The regulator has a long history of coming down hard on ISPs that are found to be engaged in mis-selling practices, like slamming, and as a result most providers are wise enough to avoid doing it. The last ISP to suffer as a result of such action was True Telecom, which at the end of 2017 was slapped with a £300,000 fine for mis-selling their landline telephone services to over 100 people (here); quite a bit more than Onestream.
UPDATE 1:37pm
We’ve had a comment from Onestream.
A Spokesperson for Onestream told ISPreview.co.uk:
“Over the past twelve months Onestream has worked extremely hard to make changes and introduce safeguards throughout the business, ensuring there can be no repetition of the mistakes that were made. Proven and respected industry professionals now hold key positions within the Onestream organisation who, working closely with independent consultants have revised all processes and implemented best practice to achieve positive change. All affected customers have been fully compensated, released from all and any contractual obligation and have received a full and unreserved apology.”

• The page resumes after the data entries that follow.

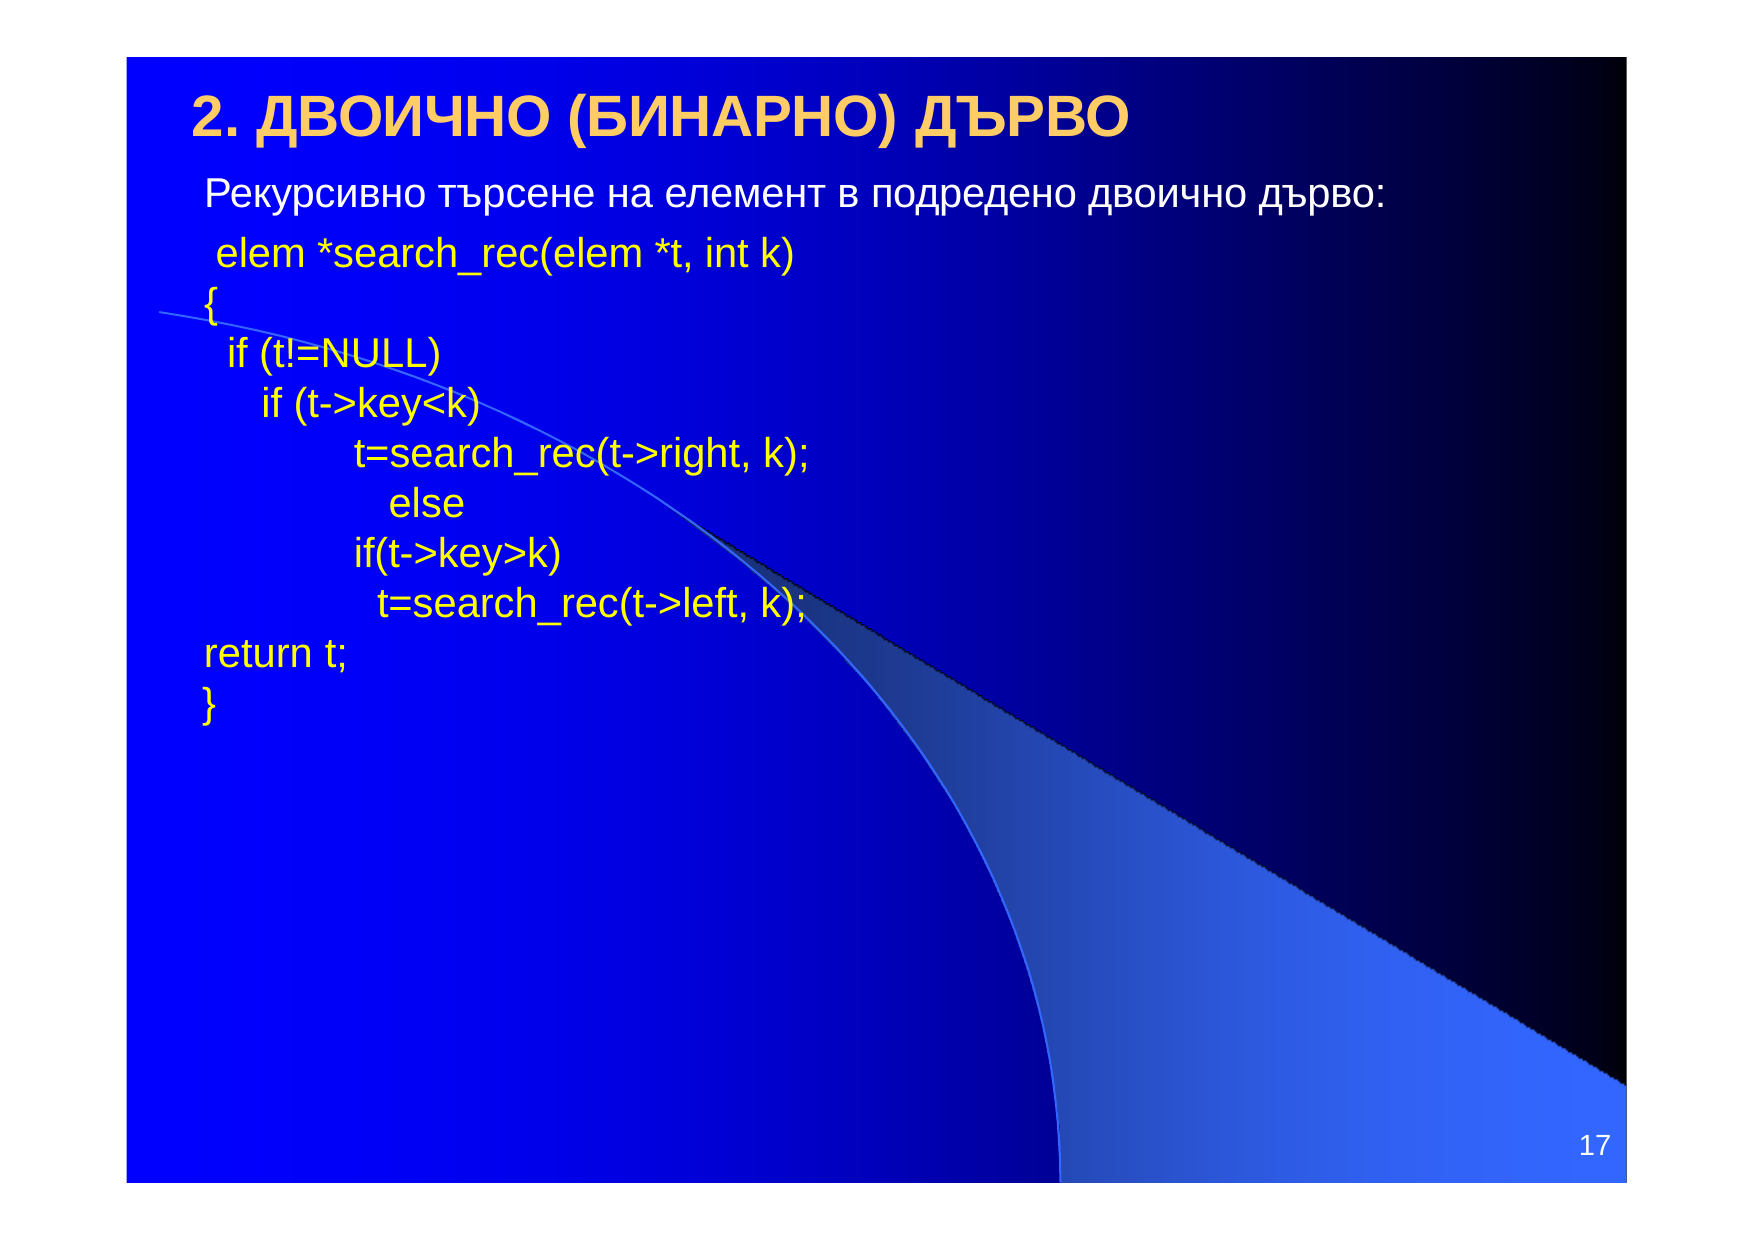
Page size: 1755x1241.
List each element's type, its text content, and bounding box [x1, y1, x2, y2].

text_box [901, 727, 1062, 1183]
title 2. ДВОИЧНО (БИНАРНО) ДЪРВО [189, 76, 1140, 286]
text_box [158, 311, 202, 321]
slide_number 17 [1572, 1127, 1618, 1241]
picture [126, 57, 1627, 1183]
text_box Рекурсивно търсене на елемент в подредено двоично дърво: elem *search_rec(elem *t, int k) { if (t!=NULL) if (t->key<k) t=search_rec(t->right, k); else if(t->key>k) t=search_rec(t->left, k); return t; } [202, 153, 1397, 727]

Andrews and Arnold have an “anti-slamming” option whereby you give them notice that you do NOT intend to migrate your service away and they’ll automatically reject any request from another ISP to do so.

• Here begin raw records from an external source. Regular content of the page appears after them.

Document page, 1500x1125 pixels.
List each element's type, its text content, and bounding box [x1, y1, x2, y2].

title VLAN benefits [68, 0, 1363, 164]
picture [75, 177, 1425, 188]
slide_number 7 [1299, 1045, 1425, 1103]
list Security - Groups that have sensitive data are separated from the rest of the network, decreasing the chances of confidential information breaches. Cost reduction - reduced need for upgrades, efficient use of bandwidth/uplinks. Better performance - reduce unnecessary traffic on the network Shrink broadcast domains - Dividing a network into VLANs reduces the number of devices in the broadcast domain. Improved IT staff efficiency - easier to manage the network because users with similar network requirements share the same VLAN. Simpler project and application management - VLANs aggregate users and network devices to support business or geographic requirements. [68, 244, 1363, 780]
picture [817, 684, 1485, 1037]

Sounds like a great idea should be a standard thing with ISPs.
Less than £350 per customer slammed? Seems like a paltry fine to me.
Disgusting behaviour by them and rightly punished, however…
“Overall a total of “at least” 113 people were affected by the provider’s actions…”
Meanwhile Ofcom do nothing about the thousands of individual complaints the likes of BT and Talk Talk get on a monthly basis about shonky support and billing and other issues.
I guess its easier to slap a little fine on little guys than it is to go after a big organisation that will be multi-lawyered up.
Good old toothless Ofcom.
Little guys like £880k on BT-owned Plusnet in 2017?
https://www.ofcom.org.uk/about-ofcom/latest/media/media-releases/2017/plusnet-fined-880,000
There are many charges that can be legitimately leveled at Ofcom though this isn’t one of them.
I would not call BT Plusnet with hundreds of thousands of customers little when compare to this company. Ofcom did once (I think this was also 2017) try to fine BT something like 40 Million but that got magically and substantially reduced when fought in court.
This figure of £35k the 880k Plusnet one you mention and the 42 Million one for BT i remember are also all examples of inconsistency with Ofcom and fining. SIZE of the ISP should not matter big or small, those that commit a wrong should be punished accordingly (including this company).
Personally id like to see Ofcom slap more misbehaving providers with punishment, when they do misbehave and id like to see the punishment be consistent across the board.
Fines, especially when they are for silly small or big amounts are not the answer always either. A small fine achieves nothing and a big fine you can not get reduced via legal wrangling just gets added to billing for customers to pay. Threaten to take away their licence to operate, or stop them being allowed to sign up new customers until they fix their wrongs may in some cases be a better way to deal with the scum.
“This figure of £35k the 880k Plusnet one you mention and the 42 Million one for BT i remember are also all examples of inconsistency with Ofcom and fining.”
Not to mention your own inconsistency in presenting these figures.
(Could have been £35k, £880k, £42m).
What was inconsistent? Those are the fine figures Ofcom decided upon. What gets paid is another matter entirely which i though i also mentioned.
If you are trying to state i did not use “£”, “k” and “m” symbols in the manner you desire it appears it was not necessary, as you could clearly understand the figures mentioned.
Not sure what your point is… Confused.